Understanding the differences between directed and nondirected links within networks is an important consideration when establishing a new network, such as our YouthMap.

Power Law vs. Bell Curve

Barabasi identifies a clear distinction between how networks function in reality and how we might assume they work. In real life, many things operate on the principle of a bell curve -- class grades, height and weight, annual income, and even age. The highest concentration of any statistic is in the middle. Following this pattern, it would be implied that network connections are also randomly generated and concentrated around the average. For example, Barabasi uses websites to illustrate connectivity. It would be expected that if 100 websites had an average of 25 links, a majority of those websites would fall within that 20-30 link range.

This theory is disproven, however, with the introduction of the power law. Barabasi's research shows that websites don't follow the law of averages, and neither do other networks. He acknowledges the role of connectors, or people and groups with an unusually high number of connections. These are the people that get things accomplished, and it is part of their nature to accumulate as many links as possible. These are the kinds of people that made the Kevin Bacon game possible and such a success.

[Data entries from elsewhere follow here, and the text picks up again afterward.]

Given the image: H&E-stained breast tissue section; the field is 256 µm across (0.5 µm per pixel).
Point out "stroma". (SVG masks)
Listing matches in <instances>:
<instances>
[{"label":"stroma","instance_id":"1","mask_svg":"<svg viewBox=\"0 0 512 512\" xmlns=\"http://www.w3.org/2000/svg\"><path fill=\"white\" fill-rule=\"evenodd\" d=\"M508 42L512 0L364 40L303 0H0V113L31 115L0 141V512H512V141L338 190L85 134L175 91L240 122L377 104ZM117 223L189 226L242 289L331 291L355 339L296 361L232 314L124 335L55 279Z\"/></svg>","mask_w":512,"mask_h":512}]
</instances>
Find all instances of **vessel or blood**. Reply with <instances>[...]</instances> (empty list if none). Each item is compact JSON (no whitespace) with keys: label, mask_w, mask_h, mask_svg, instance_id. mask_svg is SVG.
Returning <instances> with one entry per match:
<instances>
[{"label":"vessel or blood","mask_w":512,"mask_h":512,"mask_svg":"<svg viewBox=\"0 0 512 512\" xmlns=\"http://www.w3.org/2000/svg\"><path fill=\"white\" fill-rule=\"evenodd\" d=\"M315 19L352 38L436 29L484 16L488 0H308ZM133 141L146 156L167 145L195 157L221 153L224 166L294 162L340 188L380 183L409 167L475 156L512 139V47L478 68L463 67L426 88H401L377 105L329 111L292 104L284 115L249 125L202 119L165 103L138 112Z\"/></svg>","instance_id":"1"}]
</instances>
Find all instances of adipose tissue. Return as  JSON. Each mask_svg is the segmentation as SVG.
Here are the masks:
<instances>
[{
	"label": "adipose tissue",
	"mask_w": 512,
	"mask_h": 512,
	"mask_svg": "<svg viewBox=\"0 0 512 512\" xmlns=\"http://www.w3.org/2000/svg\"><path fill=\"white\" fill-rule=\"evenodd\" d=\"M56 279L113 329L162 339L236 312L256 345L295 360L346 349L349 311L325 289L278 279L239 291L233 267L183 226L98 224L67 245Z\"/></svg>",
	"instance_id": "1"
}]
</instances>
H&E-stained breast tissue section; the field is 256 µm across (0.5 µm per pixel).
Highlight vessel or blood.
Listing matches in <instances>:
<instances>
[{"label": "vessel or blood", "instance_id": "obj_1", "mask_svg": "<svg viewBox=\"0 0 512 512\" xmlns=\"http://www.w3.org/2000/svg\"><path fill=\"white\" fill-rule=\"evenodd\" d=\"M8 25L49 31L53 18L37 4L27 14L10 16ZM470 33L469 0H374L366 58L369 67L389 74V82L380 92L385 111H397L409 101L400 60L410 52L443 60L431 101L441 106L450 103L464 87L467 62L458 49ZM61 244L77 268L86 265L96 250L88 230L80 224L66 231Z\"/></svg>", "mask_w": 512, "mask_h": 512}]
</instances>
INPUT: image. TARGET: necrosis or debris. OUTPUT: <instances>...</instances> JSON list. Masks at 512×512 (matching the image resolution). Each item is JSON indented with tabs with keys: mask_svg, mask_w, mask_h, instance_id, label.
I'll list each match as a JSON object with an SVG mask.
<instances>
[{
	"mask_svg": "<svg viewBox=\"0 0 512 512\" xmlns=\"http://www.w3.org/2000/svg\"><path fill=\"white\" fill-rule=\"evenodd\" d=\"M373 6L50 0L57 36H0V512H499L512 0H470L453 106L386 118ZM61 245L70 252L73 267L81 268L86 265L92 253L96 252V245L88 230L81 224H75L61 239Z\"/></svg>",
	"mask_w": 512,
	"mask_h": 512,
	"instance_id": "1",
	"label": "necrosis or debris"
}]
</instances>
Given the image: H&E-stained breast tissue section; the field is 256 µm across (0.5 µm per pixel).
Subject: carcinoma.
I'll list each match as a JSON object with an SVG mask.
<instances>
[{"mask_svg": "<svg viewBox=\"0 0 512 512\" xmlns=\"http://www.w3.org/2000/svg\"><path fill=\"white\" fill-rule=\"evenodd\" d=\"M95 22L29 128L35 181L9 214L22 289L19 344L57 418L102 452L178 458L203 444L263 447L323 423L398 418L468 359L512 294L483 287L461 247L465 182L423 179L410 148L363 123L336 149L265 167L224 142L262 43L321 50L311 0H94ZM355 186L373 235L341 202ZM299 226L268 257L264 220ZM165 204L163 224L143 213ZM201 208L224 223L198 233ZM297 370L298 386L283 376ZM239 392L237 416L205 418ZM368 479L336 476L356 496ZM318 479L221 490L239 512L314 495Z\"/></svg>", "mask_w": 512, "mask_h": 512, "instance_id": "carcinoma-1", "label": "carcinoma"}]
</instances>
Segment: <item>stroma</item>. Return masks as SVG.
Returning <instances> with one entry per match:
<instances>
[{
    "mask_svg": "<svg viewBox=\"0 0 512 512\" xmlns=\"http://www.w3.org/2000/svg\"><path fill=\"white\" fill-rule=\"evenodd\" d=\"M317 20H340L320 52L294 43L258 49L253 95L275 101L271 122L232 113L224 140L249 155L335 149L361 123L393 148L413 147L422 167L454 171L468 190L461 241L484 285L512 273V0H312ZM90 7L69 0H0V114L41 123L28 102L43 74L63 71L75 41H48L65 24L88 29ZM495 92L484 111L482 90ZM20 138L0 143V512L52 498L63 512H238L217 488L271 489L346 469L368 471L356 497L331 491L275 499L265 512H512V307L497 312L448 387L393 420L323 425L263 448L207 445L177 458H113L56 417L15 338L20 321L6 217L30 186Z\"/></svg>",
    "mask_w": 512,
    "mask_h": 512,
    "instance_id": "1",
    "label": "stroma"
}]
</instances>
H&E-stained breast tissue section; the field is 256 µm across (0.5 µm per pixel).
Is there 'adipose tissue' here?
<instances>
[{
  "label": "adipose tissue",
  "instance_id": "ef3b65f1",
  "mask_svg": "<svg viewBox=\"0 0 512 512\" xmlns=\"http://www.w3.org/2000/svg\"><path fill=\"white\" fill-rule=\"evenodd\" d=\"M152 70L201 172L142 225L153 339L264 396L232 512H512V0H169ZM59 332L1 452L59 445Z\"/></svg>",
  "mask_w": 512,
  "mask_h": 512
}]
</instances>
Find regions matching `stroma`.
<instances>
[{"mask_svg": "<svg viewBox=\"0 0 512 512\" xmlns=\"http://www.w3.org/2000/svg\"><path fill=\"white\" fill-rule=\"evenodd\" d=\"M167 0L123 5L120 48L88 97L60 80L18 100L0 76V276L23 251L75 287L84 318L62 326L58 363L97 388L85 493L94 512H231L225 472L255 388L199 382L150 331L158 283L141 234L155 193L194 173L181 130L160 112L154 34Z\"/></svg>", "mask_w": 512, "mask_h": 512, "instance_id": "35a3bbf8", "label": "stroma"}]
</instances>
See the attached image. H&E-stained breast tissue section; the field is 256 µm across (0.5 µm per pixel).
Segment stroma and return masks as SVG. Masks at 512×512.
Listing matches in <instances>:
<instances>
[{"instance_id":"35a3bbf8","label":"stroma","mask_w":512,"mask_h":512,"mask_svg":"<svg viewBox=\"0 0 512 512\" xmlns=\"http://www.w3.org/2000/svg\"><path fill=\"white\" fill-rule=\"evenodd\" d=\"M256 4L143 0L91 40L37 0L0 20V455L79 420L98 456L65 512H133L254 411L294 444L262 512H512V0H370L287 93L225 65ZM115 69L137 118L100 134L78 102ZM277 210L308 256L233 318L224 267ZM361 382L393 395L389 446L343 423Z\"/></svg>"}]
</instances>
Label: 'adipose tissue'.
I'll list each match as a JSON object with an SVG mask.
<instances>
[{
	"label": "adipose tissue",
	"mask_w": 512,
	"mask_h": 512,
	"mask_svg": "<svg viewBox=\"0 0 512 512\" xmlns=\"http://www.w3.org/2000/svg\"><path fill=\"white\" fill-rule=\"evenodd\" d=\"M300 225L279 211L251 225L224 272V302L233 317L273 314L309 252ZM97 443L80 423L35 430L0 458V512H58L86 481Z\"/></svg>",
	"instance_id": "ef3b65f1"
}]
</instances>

The notion of the power law is unique, because most of our other behaviors fall within the bell curve. Barabasi offers the example of human height: in our world, most people fall between 5 and 6 feet, and it is rare to know many people far outside that range. This illustrates the bell curve theory beautifully. But following the power law, he says, in a world with 6 billion people, it is possible that one person among them could be 8,000 feet tall. It is difficult to grasp that idea and examine it in the context of networks, but Barabasi does a great job highlighting examples and making the point very clear.